§ Required work
Please rewrite the excerpt on antiphospholipid antibodies in pregnancy between "Women with antiphospholipid antibodies and" and "improves their outcomes.", inclusive, replacing "spontaneous abortion" with "miscarriage".

Women with antiphospholipid antibodies and a previous poor obstetric outcome are clearly at increased risk of recurrent adverse pregnancy outcomes such as recurrent spontaneous abortion, unexplained fetal death, placental insufficiency, and early or severe preeclampsia. In such women who have both antiphospholipid antibodies and a history of venous thromboembolism or adverse pregnancy outcome, treatment during subsequent pregnancy with low-dose aspirin and prophylactic-dose LMWH or unfractionated heparin improves pregnancy outcomes. 36–42 Women with antiphospholipid antibodies without previous thrombosis or pregnancy complications may also be at increased risk, but it is unclear whether thromboprophylaxis improves their outcomes.

§ Given data
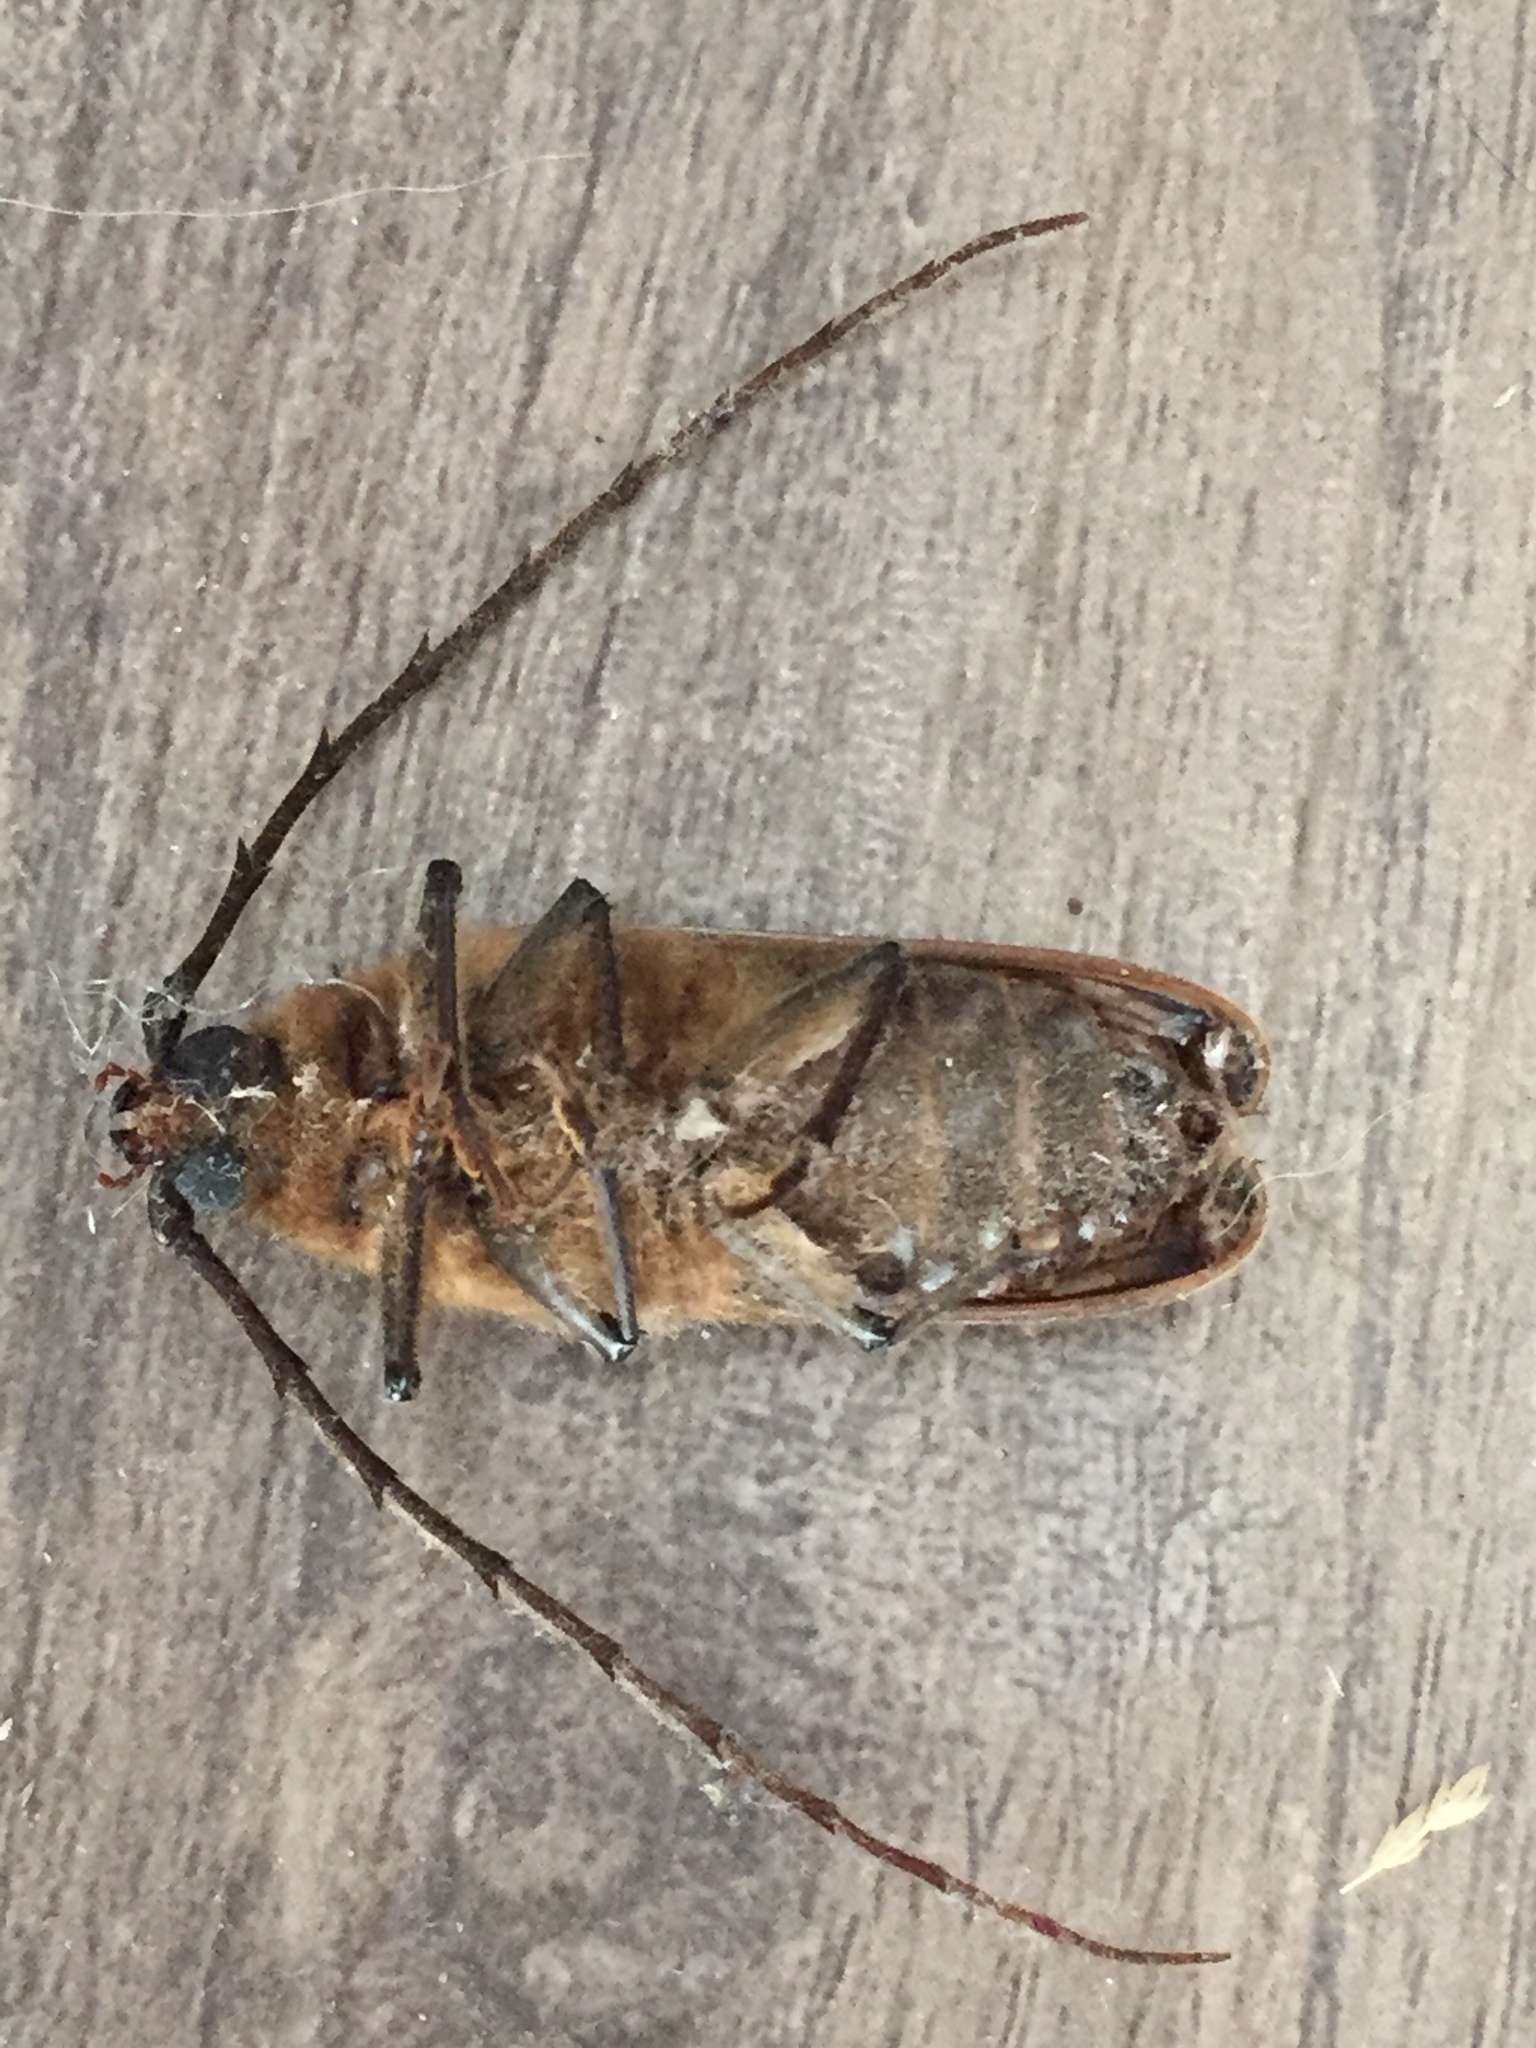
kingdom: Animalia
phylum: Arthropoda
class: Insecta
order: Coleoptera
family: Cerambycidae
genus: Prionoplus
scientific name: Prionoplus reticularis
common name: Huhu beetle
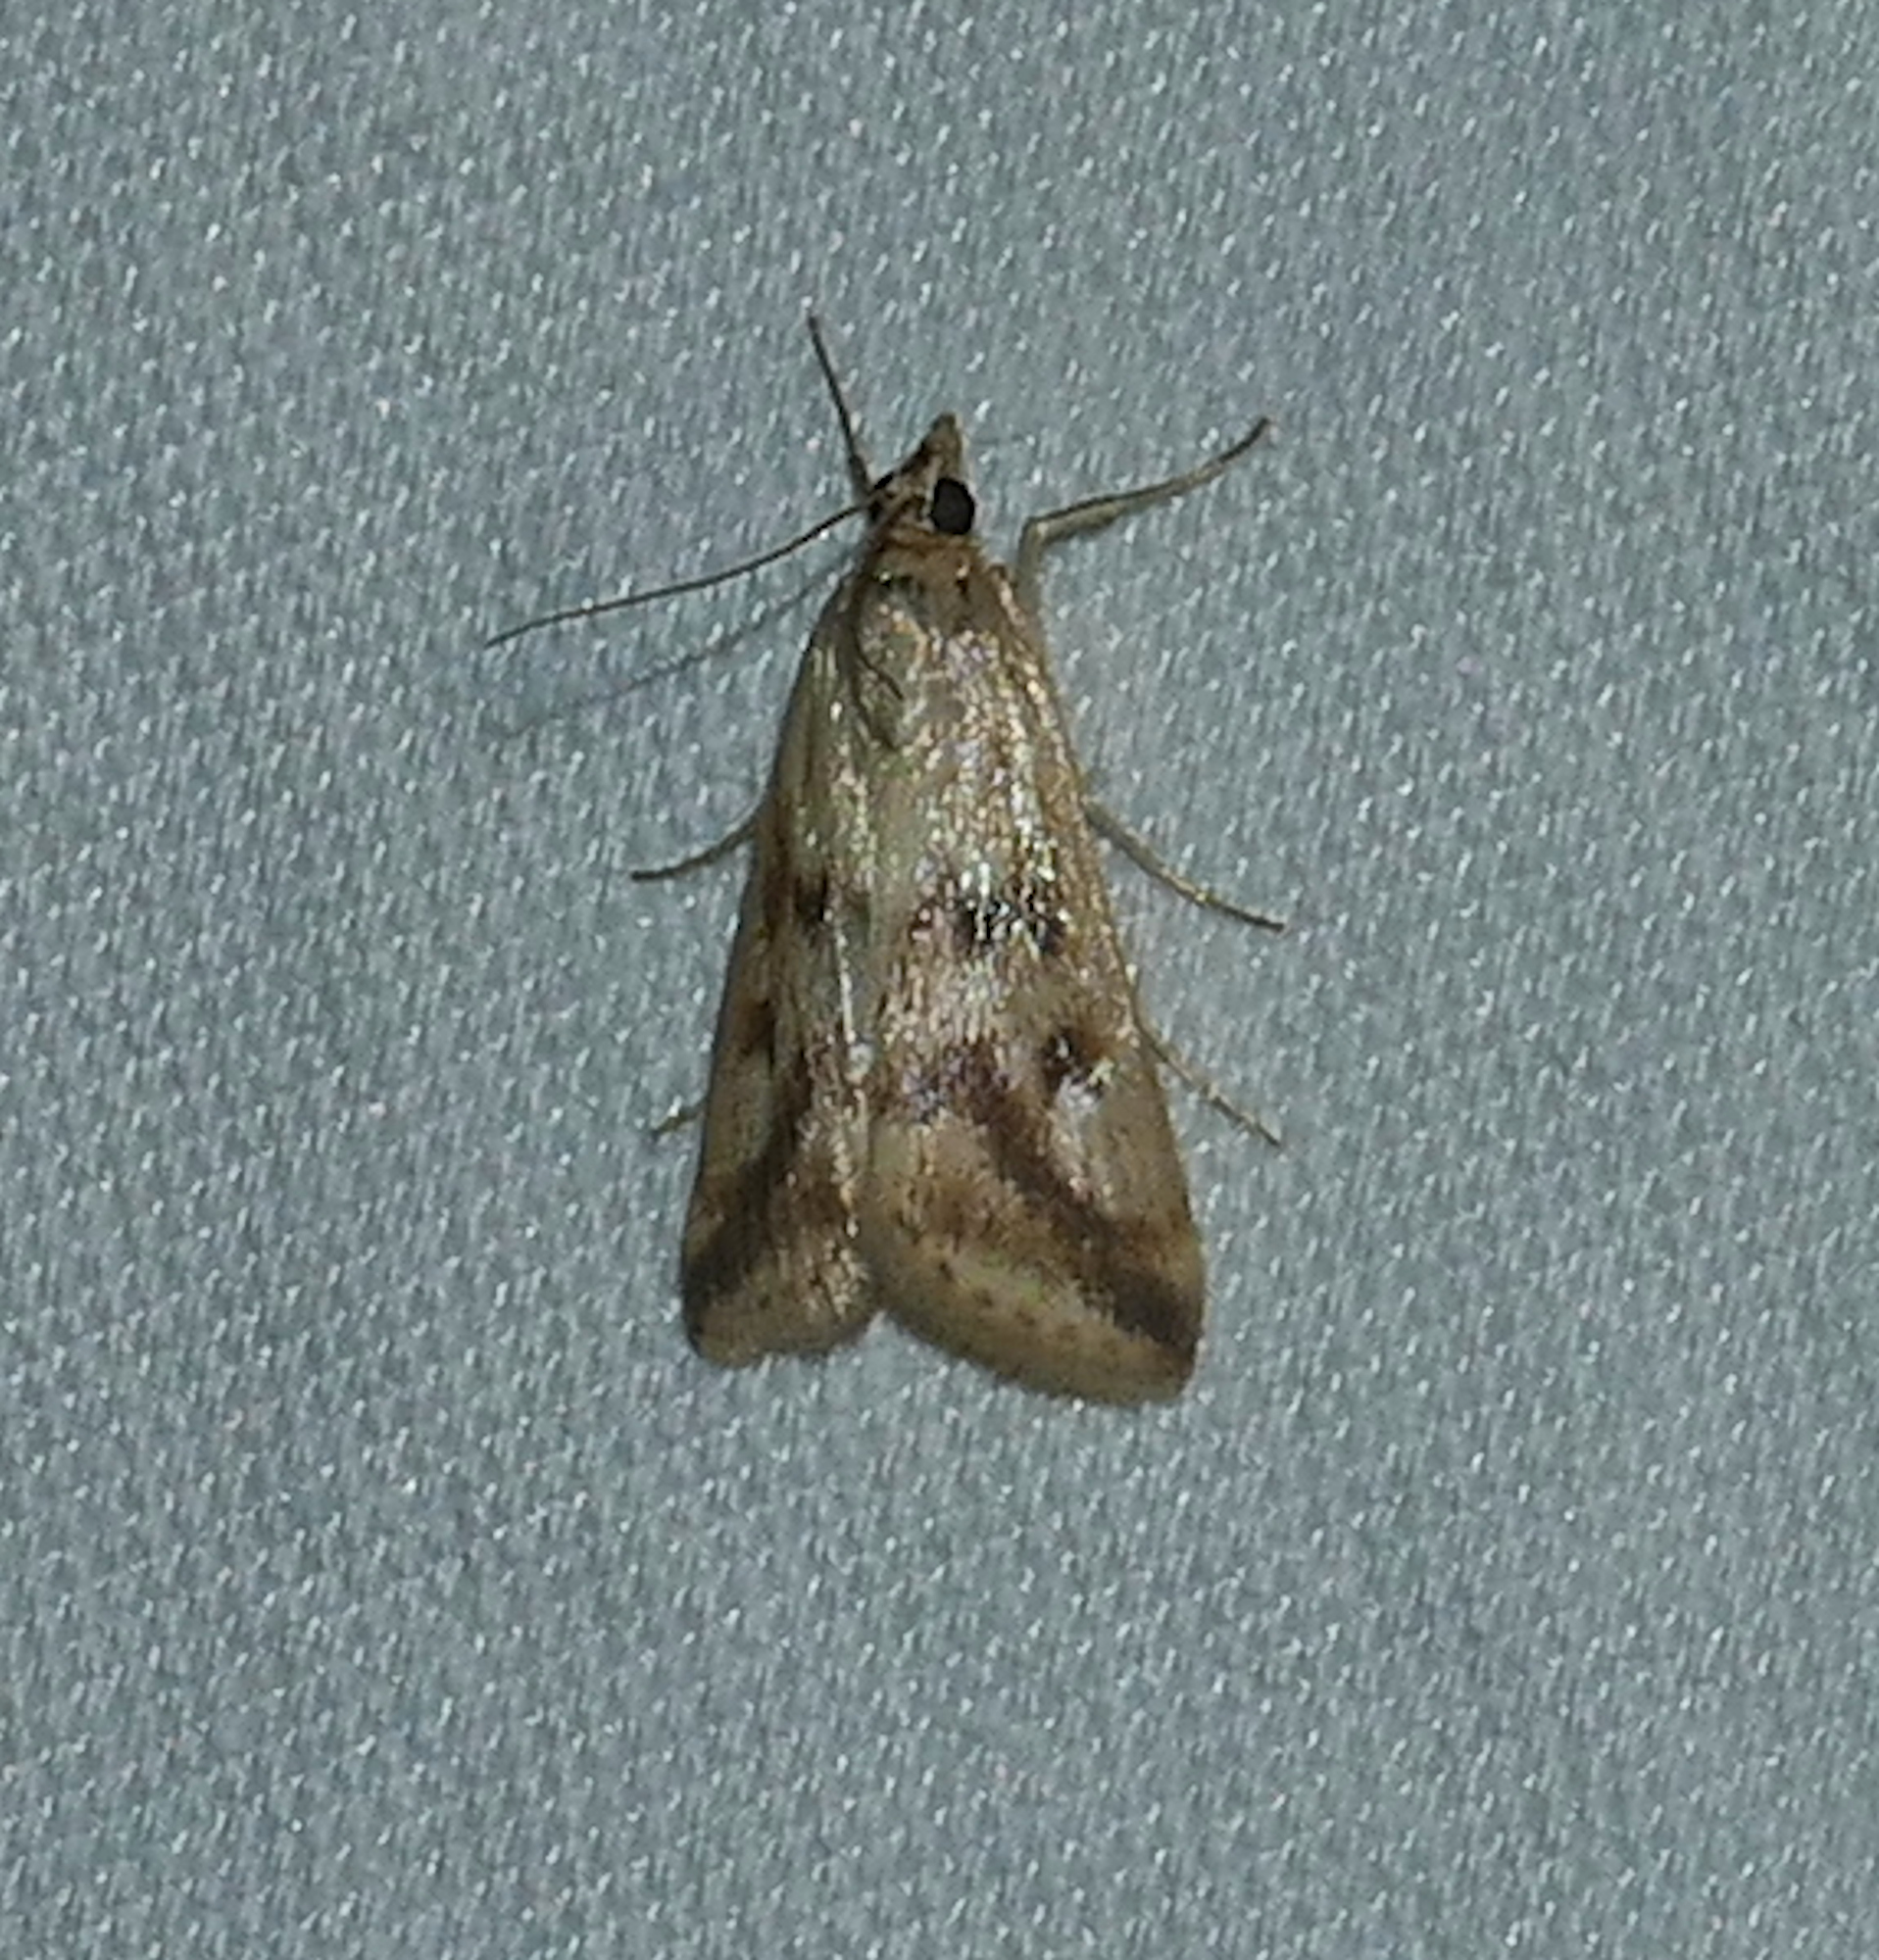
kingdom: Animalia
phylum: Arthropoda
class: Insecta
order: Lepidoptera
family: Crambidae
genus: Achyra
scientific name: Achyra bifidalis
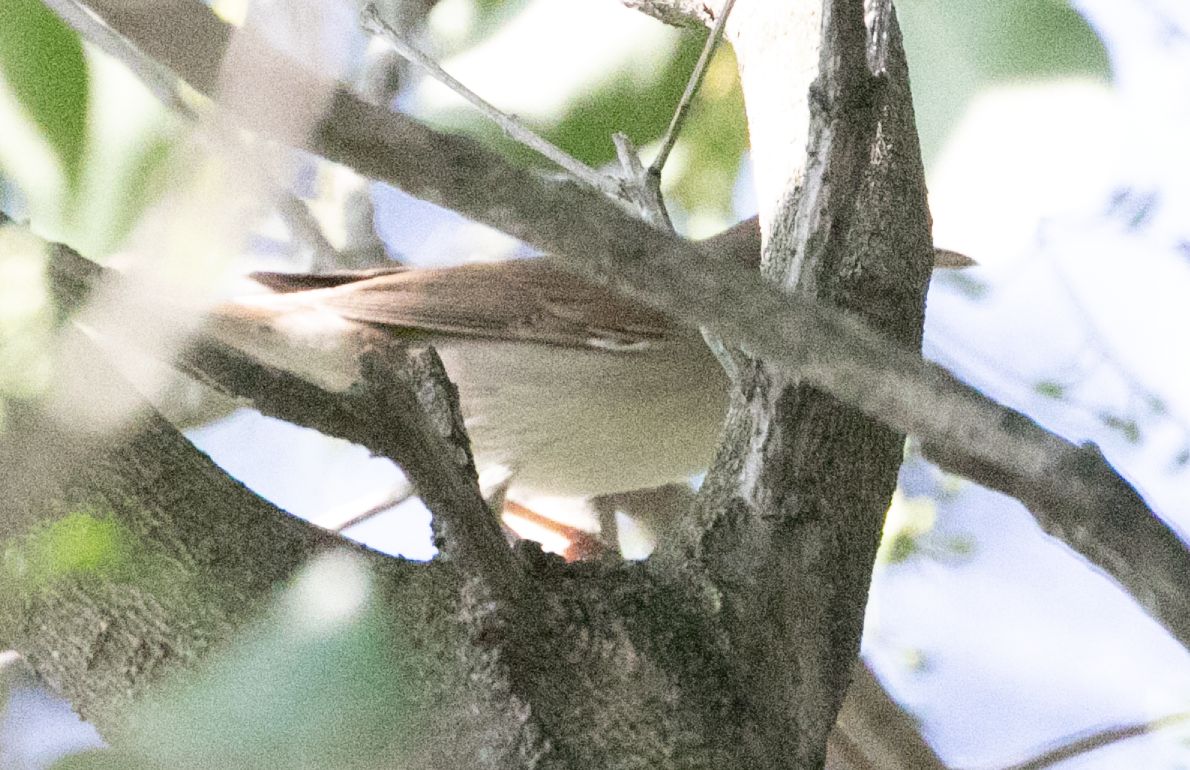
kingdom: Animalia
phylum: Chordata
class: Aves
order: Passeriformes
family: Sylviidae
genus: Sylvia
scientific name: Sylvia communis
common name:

§ Solution to the exercise
Women with antiphospholipid antibodies and a previous poor obstetric outcome are clearly at increased risk of recurrent adverse pregnancy outcomes such as recurrent miscarriage, unexplained fetal death, placental insufficiency, and early or severe preeclampsia. In such women who have both antiphospholipid antibodies and a history of venous thromboembolism or adverse pregnancy outcome, treatment during subsequent pregnancy with low-dose aspirin and prophylactic-dose LMWH or unfractionated heparin improves pregnancy outcomes. 36–42 Women with antiphospholipid antibodies without previous thrombosis or pregnancy complications may also be at increased risk, but it is unclear whether thromboprophylaxis improves their outcomes.